Marseille 49ème villaya d’Algérie

Certains ne manqueront pas d’y voir, après les manifestations de l’après-midi des gilets jaunes, une volonté de s’en prendre au pouvoir (français) et à ses symboles. L’historien Gilbert Meynier estimait en 2012 que le nombre de résidents d’origine algérienne en France était de l’ordre d’un peu plus de quatre millions dont deux millions de binationaux avec une forte présence à Marseille présentée comme la 49ème vilaya d’Algérie. Autant on peut se réjouir de manifestations de joie de la part de supporters exaltés par la victoire de leur équipe autant les heurts, les provocations, les agressions, les bris de vitrine, les jets de projectiles contre les forces de l’ordre, les caillassages des camions de pompiers sont inacceptables.  Certes, les Sénégalais sont beaucoup moins nombreux en France – officiellement un peu plus de trois cent mille – mais en aucun cas leur qualification pour la finale n’a donné lieu à de pareils débordements sur le territoire. Il est vrai que le Sénégal a vécu, contrairement à l’Algérie, une indépendance tranquille en 1960.

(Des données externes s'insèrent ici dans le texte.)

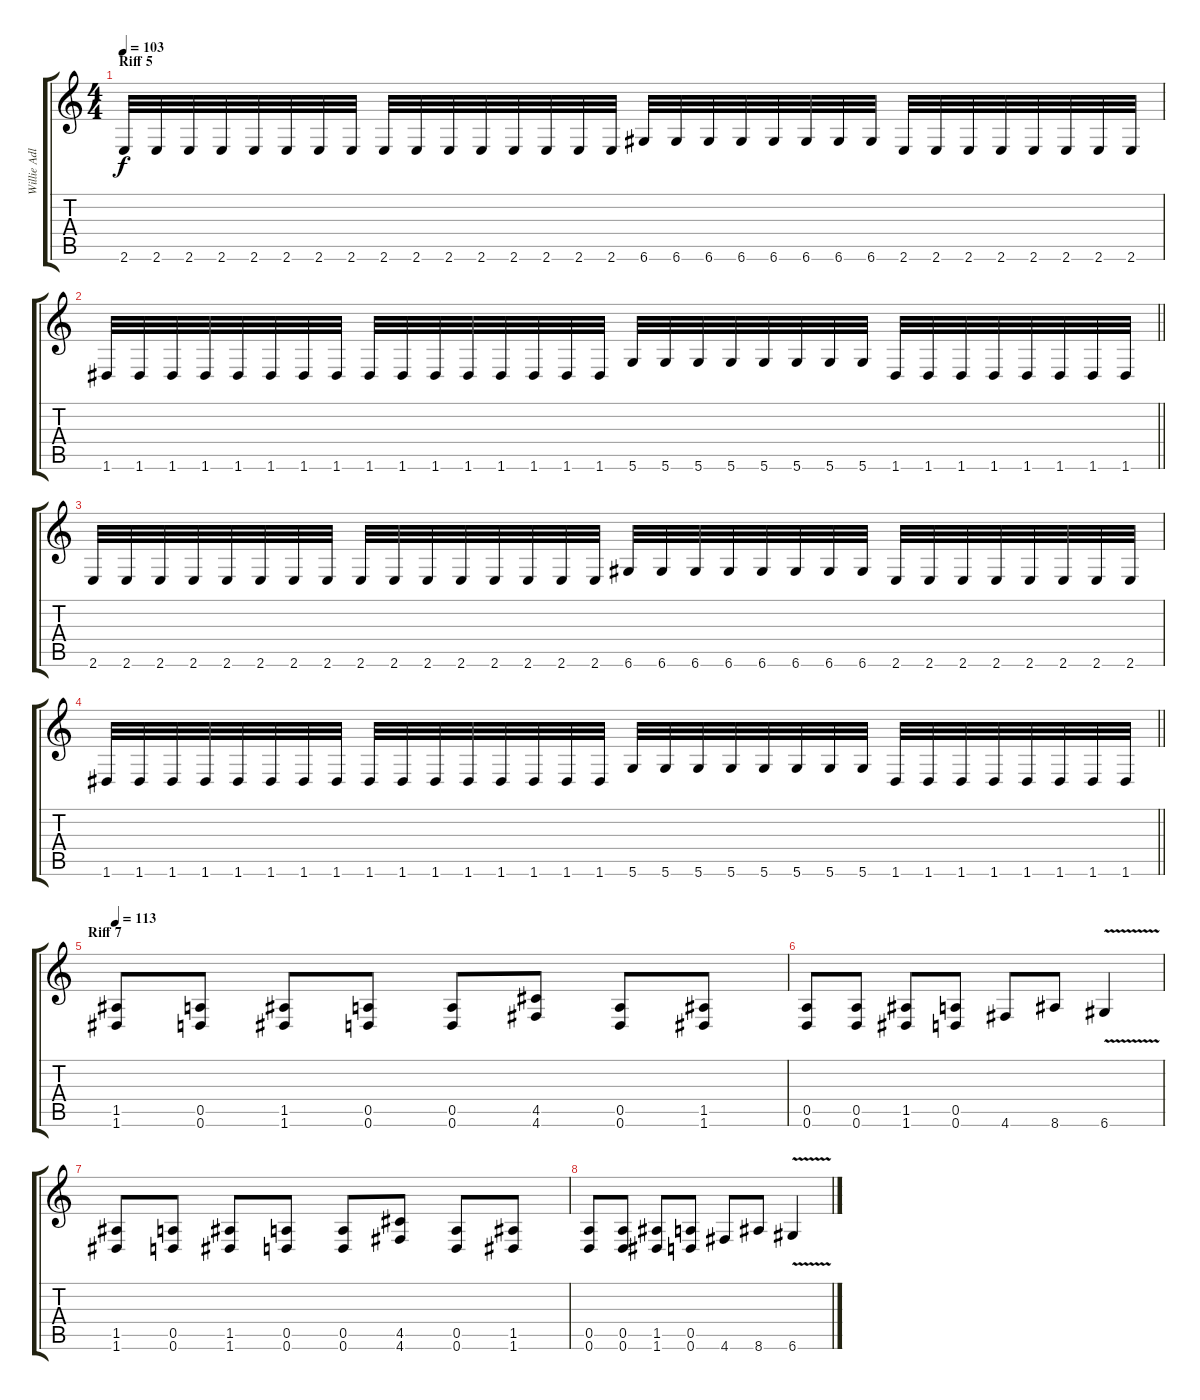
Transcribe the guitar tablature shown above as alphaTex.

\track ("Willie Adler" "Willie Adl") {instrument distortionguitar}
\staff {score tabs}
\tuning (E4 B3 G3 D3 A2 D2) {hide}
\ts (4 4)
\section ("" "Riff 5")
\tempo 103
\clef g2
\ks c
2.6.32{dy f} 2.6.32 2.6.32 2.6.32 2.6.32 2.6.32 2.6.32 2.6.32 2.6.32 2.6.32 2.6.32 2.6.32 2.6.32 2.6.32 2.6.32 2.6.32 6.6.32 6.6.32 6.6.32 6.6.32 6.6.32 6.6.32 6.6.32 6.6.32 2.6.32 2.6.32 2.6.32 2.6.32 2.6.32 2.6.32 2.6.32 2.6.32 |
\barLineRight lightlight
1.6.32 1.6.32 1.6.32 1.6.32 1.6.32 1.6.32 1.6.32 1.6.32 1.6.32 1.6.32 1.6.32 1.6.32 1.6.32 1.6.32 1.6.32 1.6.32 5.6.32 5.6.32 5.6.32 5.6.32 5.6.32 5.6.32 5.6.32 5.6.32 1.6.32 1.6.32 1.6.32 1.6.32 1.6.32 1.6.32 1.6.32 1.6.32 |
2.6.32 2.6.32 2.6.32 2.6.32 2.6.32 2.6.32 2.6.32 2.6.32 2.6.32 2.6.32 2.6.32 2.6.32 2.6.32 2.6.32 2.6.32 2.6.32 6.6.32 6.6.32 6.6.32 6.6.32 6.6.32 6.6.32 6.6.32 6.6.32 2.6.32 2.6.32 2.6.32 2.6.32 2.6.32 2.6.32 2.6.32 2.6.32 |
\barLineRight lightlight
1.6.32 1.6.32 1.6.32 1.6.32 1.6.32 1.6.32 1.6.32 1.6.32 1.6.32 1.6.32 1.6.32 1.6.32 1.6.32 1.6.32 1.6.32 1.6.32 5.6.32 5.6.32 5.6.32 5.6.32 5.6.32 5.6.32 5.6.32 5.6.32 1.6.32 1.6.32 1.6.32 1.6.32 1.6.32 1.6.32 1.6.32 1.6.32 |
\section ("" "Riff 7")
\tempo 113
(1.5 1.6).8 (0.5 0.6).8 (1.5 1.6).8 (0.5 0.6).8 (0.5 0.6).8 (4.5 4.6).8 (0.5 0.6).8 (1.5 1.6).8 |
(0.5 0.6).8 (0.5 0.6).8 (1.5 1.6).8 (0.5 0.6).8 4.6.8 8.6.8 6.6{v}.4 |
(1.5 1.6).8 (0.5 0.6).8 (1.5 1.6).8 (0.5 0.6).8 (0.5 0.6).8 (4.5 4.6).8 (0.5 0.6).8 (1.5 1.6).8 |
(0.5 0.6).8 (0.5 0.6).8 (1.5 1.6).8 (0.5 0.6).8 4.6.8 8.6.8 6.6{v}.4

Un échec de l’intégration 

Il y a donc bien un problème « franco-algérien » et le fait même que dans les années cinquante/soixante on préférait parler des « évènements » d’Algérie plutôt que d’employer le mot guerre a meurtri durablement les esprits au-delà des chairs, au point que deux générations plus tard les jeunes issus de l’immigration ont du mal à reconnaître la France comme leur pays à défaut de leur patrie. Et aujourd’hui leur intégration est loin d’être réalisée.

Finale de vendredi : Bis repetita ?

Vendredi soir au Caire, les Fennecs algériens, rencontreront les lions du Sénégal. Souhaitons que la France et ses grandes villes ne soient pas à nouveau le théâtre de violences de supporters algériens ce qui ne ferait que renforcer le sentiment xénophobe d’une partie de la population à un moment ou le pays est déjà beaucoup fracturé socialement et territorialement. Les valeurs du sport sont bafouées lorsqu’on en arrive à de telles extrémités et, plus grave, l’unité d’un pays est en danger.